>> begin Source text
Comment by ignoramous
3 years ago
On a related note, I found ART's implementation of Concurrent copying and compaction GC to be pretty novel. Here's a nice write up detailing how handling page faults in userspace come in handy to accomplish that: https://www.tdcommons.org/cgi/viewcontent.cgi?article=4751&c... (pdf) / https://web.archive.org/web/20230216233459/https://www.tdcom...
For context, here's a brief overview of the evolution of the Android Runtime Garbage Collector: https://archive.is/Ue6Pj
Certainly interesting, but there are no performance numbers mentioned in the white paper comparing userfaultfd to read barriers. So the actual benefit to switching to userfaultfd is unknown (at least in publically accessible documents -- I'm sure Google has done internal performance evaluations).
Using page faults (and/or page protection) to perform compaction instead of barriers is a pretty old technique (see the 1988 paper by Appel, Ellis, and Li [1]; see also the Compressor by Kermany and Petrank [2]). But handling page faults were very expensive (at least on Linux) until the addition of userfaultfd recently.
>> end Source text
**Written task**: Please rewrite the garbage collection thread from "Comment by ignoramous" up to and including "internal performance evaluations).", replacing "white paper" with "write-up". The items play no part in what is asked here.
>> begin Provided data
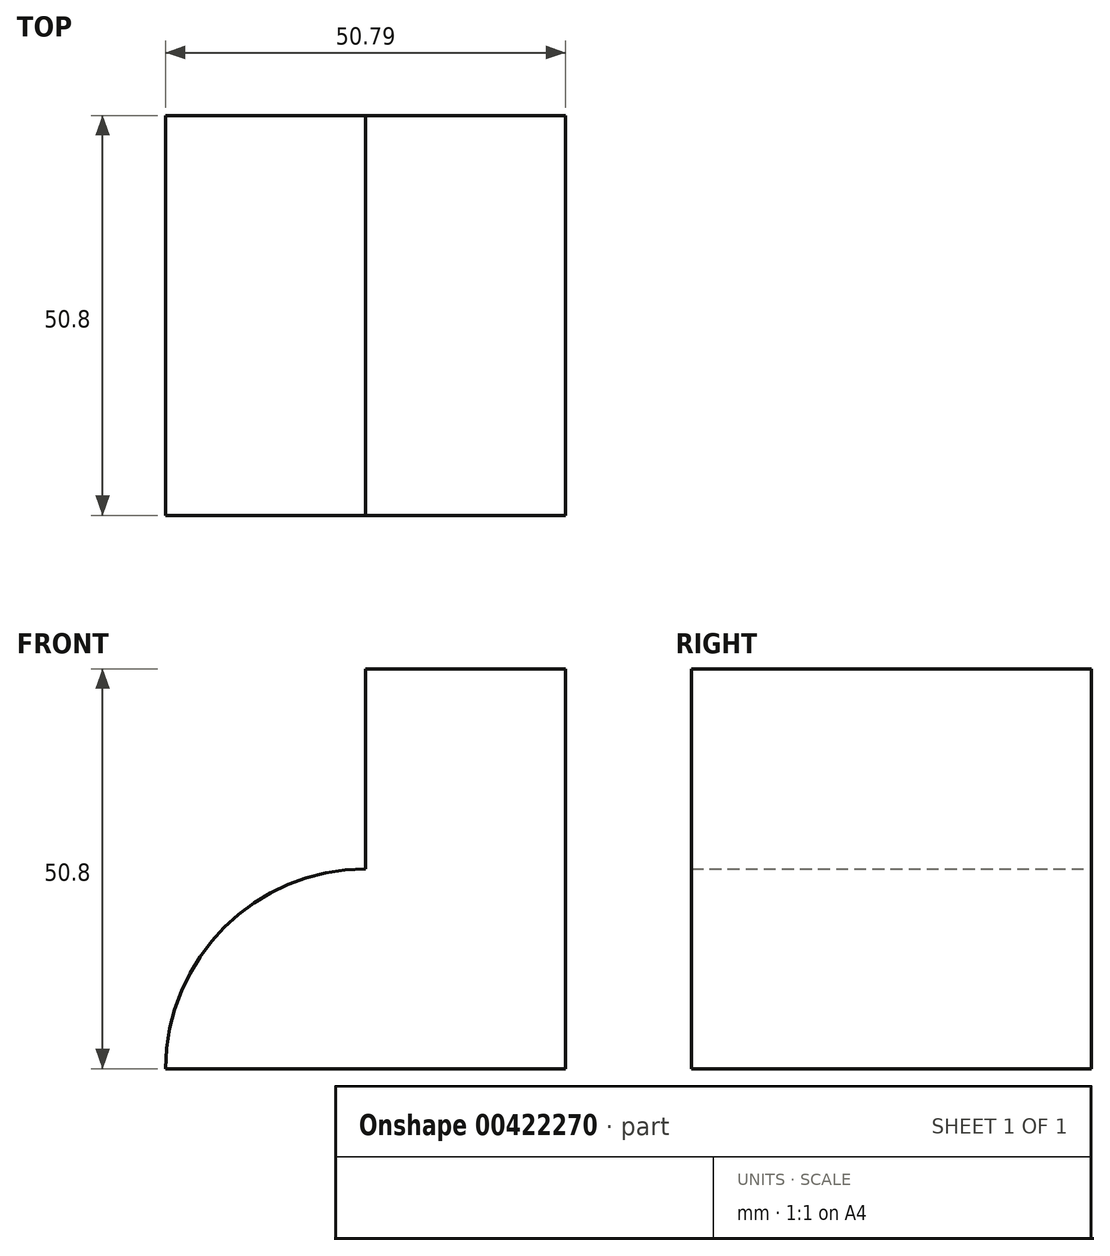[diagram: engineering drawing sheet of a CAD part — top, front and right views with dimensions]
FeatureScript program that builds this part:
annotation { "Feature Type Name" : "Feature", "Feature Type Description" : "" }
export const myFeature = defineFeature(function(context is Context, id is Id, definition is map)
    precondition{}
    {
        {
            var Q0;
            Q0=qCreatedBy(makeId("Front.planeOp"),FACE);
            var sketch = newSketch(context, id + "F0", { "sketchPlane" : qUnion([Q0])});
            skLineSegment(sketch, "E0", {"start": v(-14.13, -43.35) * mm, "end": v(36.66, -43.35) * mm});
            skLineSegment(sketch, "E1", {"start": v(36.66, -43.35) * mm, "end": v(36.66, 7.45) * mm});
            skLineSegment(sketch, "E2", {"start": v(36.66, 7.45) * mm, "end": v(11.27, 7.45) * mm});
            skLineSegment(sketch, "E3", {"start": v(11.27, 7.45) * mm, "end": v(11.27, -17.95) * mm});
            skArc(sketch, "E4", {"start": v(11.27, -17.95) * mm, "mid": v(-6.67, -25.4) * mm, "end": v(-14.13, -43.35) * mm});
            skSolve(sketch);
        }
        {
            var Q0;
            Q0=makeQuery(id+"F0.imprint","IMPRINT",FACE,{"disambiguationData":[TD([[makeQuery(id+"F0.imprint","IMPRINT",EDGE,{"derivedFrom":sQuery(id+"F0.wireOp",EDGE,"E0")}),1.0]])]});
            extrude(context, id + "F1", {"entities" : qUnion([Q0]), "depth" : 50.8 * mm});
        }
    });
>> end Provided data
**Answer below**:
Comment by ignoramous
3 years ago
On a related note, I found ART's implementation of Concurrent copying and compaction GC to be pretty novel. Here's a nice write up detailing how handling page faults in userspace come in handy to accomplish that: https://www.tdcommons.org/cgi/viewcontent.cgi?article=4751&c... (pdf) / https://web.archive.org/web/20230216233459/https://www.tdcom...
For context, here's a brief overview of the evolution of the Android Runtime Garbage Collector: https://archive.is/Ue6Pj
Certainly interesting, but there are no performance numbers mentioned in the write-up comparing userfaultfd to read barriers. So the actual benefit to switching to userfaultfd is unknown (at least in publically accessible documents -- I'm sure Google has done internal performance evaluations).